• **What you should do**:
Scan the entries below and extract each line with the word "ЗАВТРАК" in it.

*** The data Section Begins ***

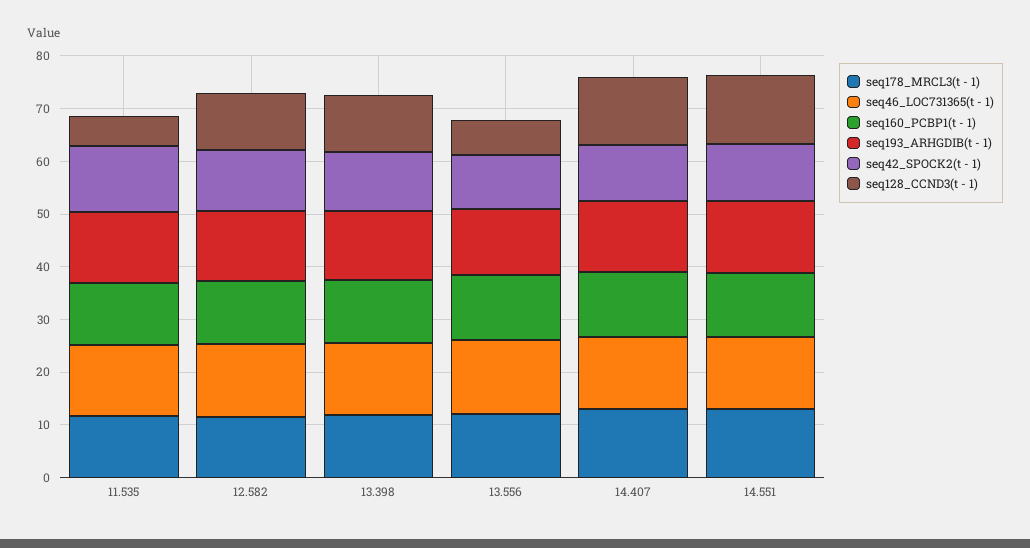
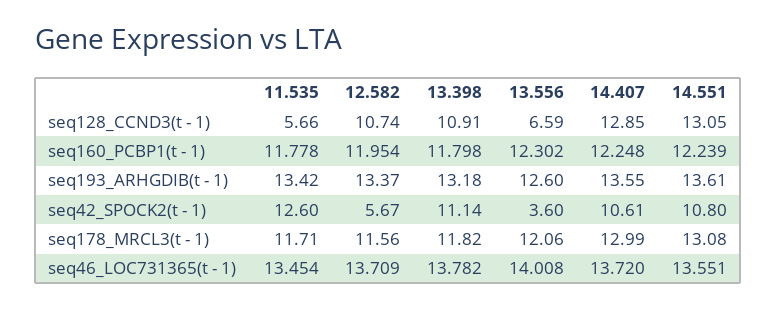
seq42_SPOCK2(t - 1), 12.582: 12 -> 5.67
seq42_SPOCK2(t - 1), 13.556: 10 -> 3.6

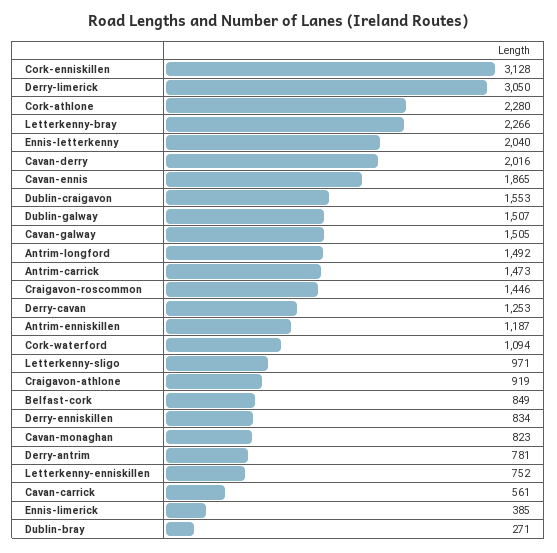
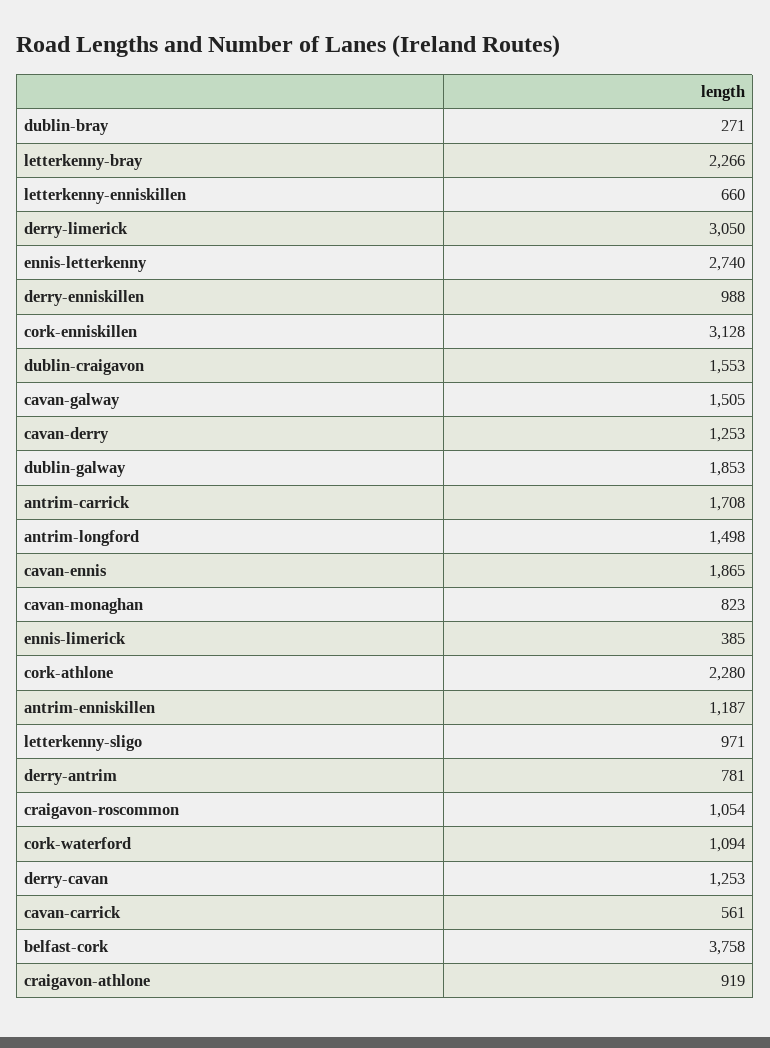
Ennis-letterkenny: 2040 -> 2740
Cavan-derry: 2016 -> 1253
Dublin-galway: 1507 -> 1853
Antrim-longford: 1492 -> 1498
Antrim-carrick: 1473 -> 1708
Craigavon-roscommon: 1446 -> 1054
Belfast-cork: 849 -> 3758
Derry-enniskillen: 834 -> 988
Letterkenny-enniskillen: 752 -> 660

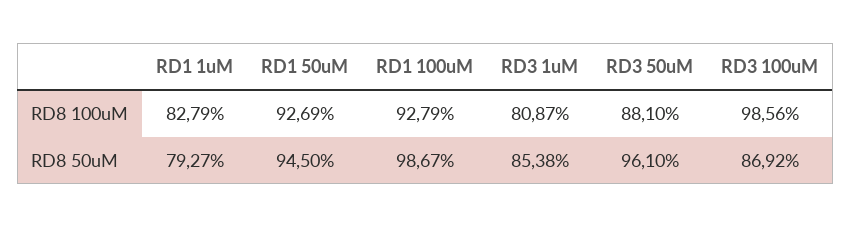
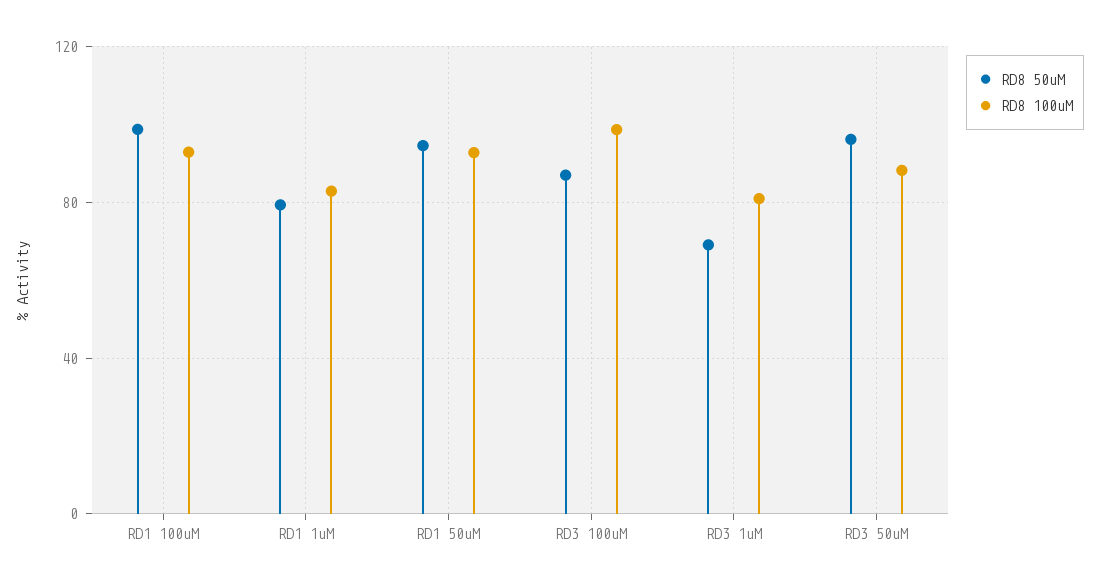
RD8 50uM, RD3 1uM: 85.38 -> 70

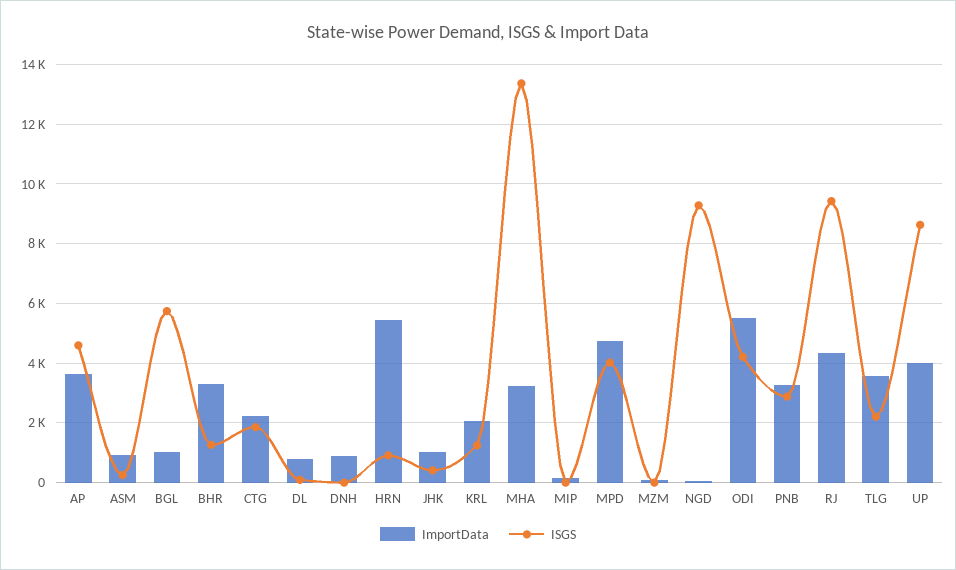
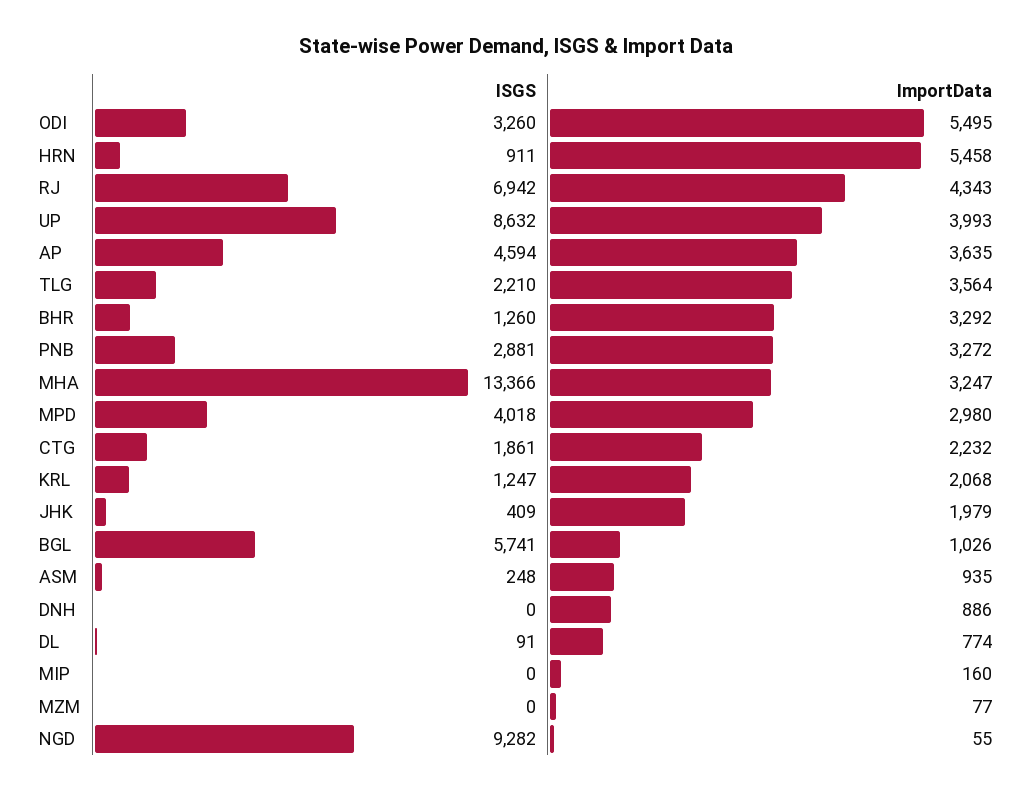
ImportData, JHK: 1000 -> 1979
ImportData, MPD: 4750 -> 2980
ISGS, ODI: 4250 -> 3260
ISGS, RJ: 9500 -> 6942

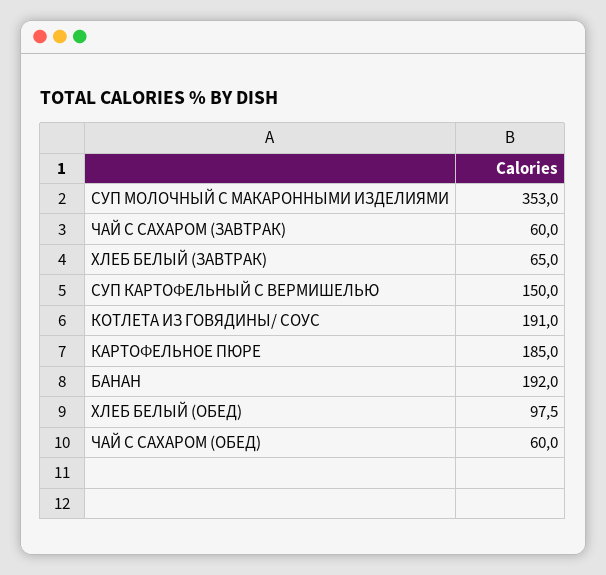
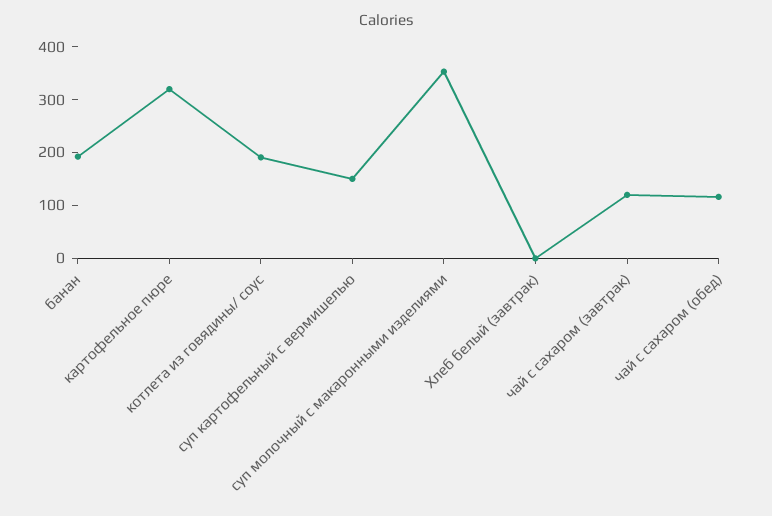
ЧАЙ С САХАРОМ (ЗАВТРАК): 60 -> 120
ХЛЕБ БЕЛЫЙ (ЗАВТРАК): 65 -> 0
КАРТОФЕЛЬНОЕ ПЮРЕ: 185 -> 320
ХЛЕБ БЕЛЫЙ (ОБЕД): 97.5 -> none
ЧАЙ С САХАРОМ (ОБЕД): 60 -> 120

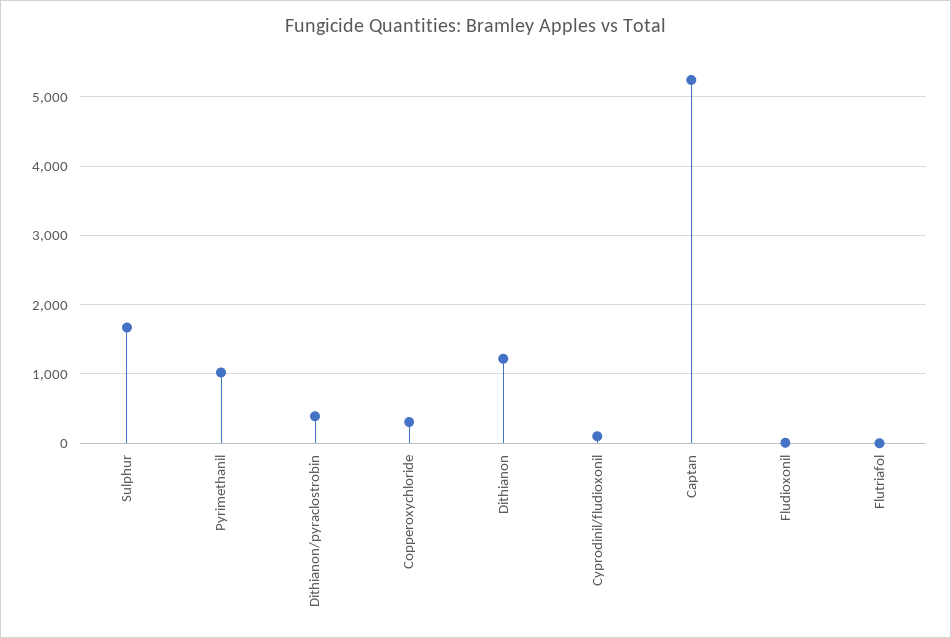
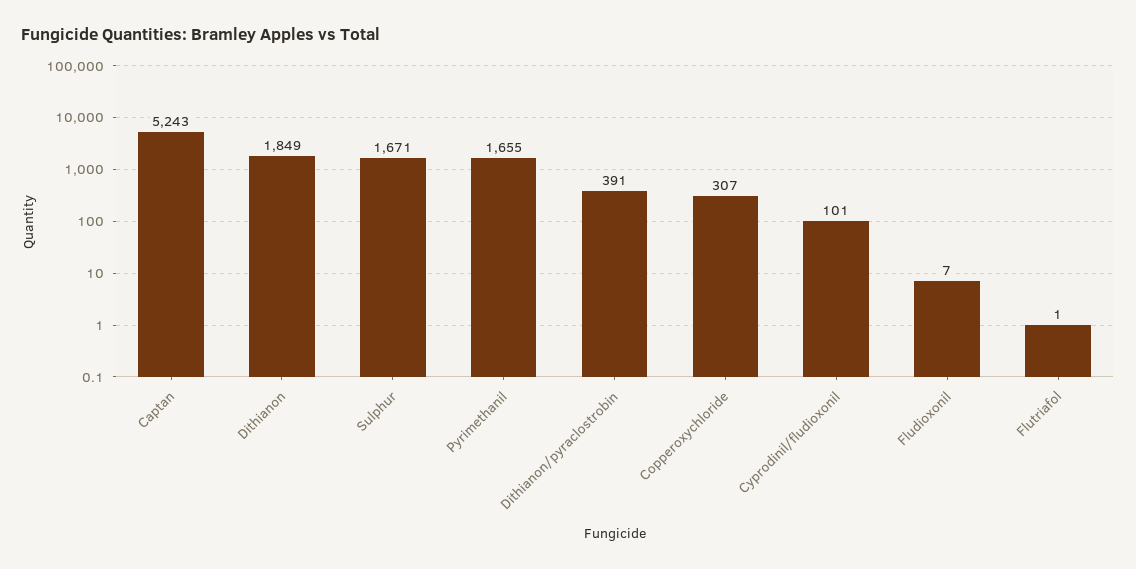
Pyrimethanil: 1000 -> 1655
Dithianon: 1200 -> 1849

*** The data Section Ends ***

• **Worked solution**:
ЧАЙ С САХАРОМ (ЗАВТРАК): 60 -> 120
ХЛЕБ БЕЛЫЙ (ЗАВТРАК): 65 -> 0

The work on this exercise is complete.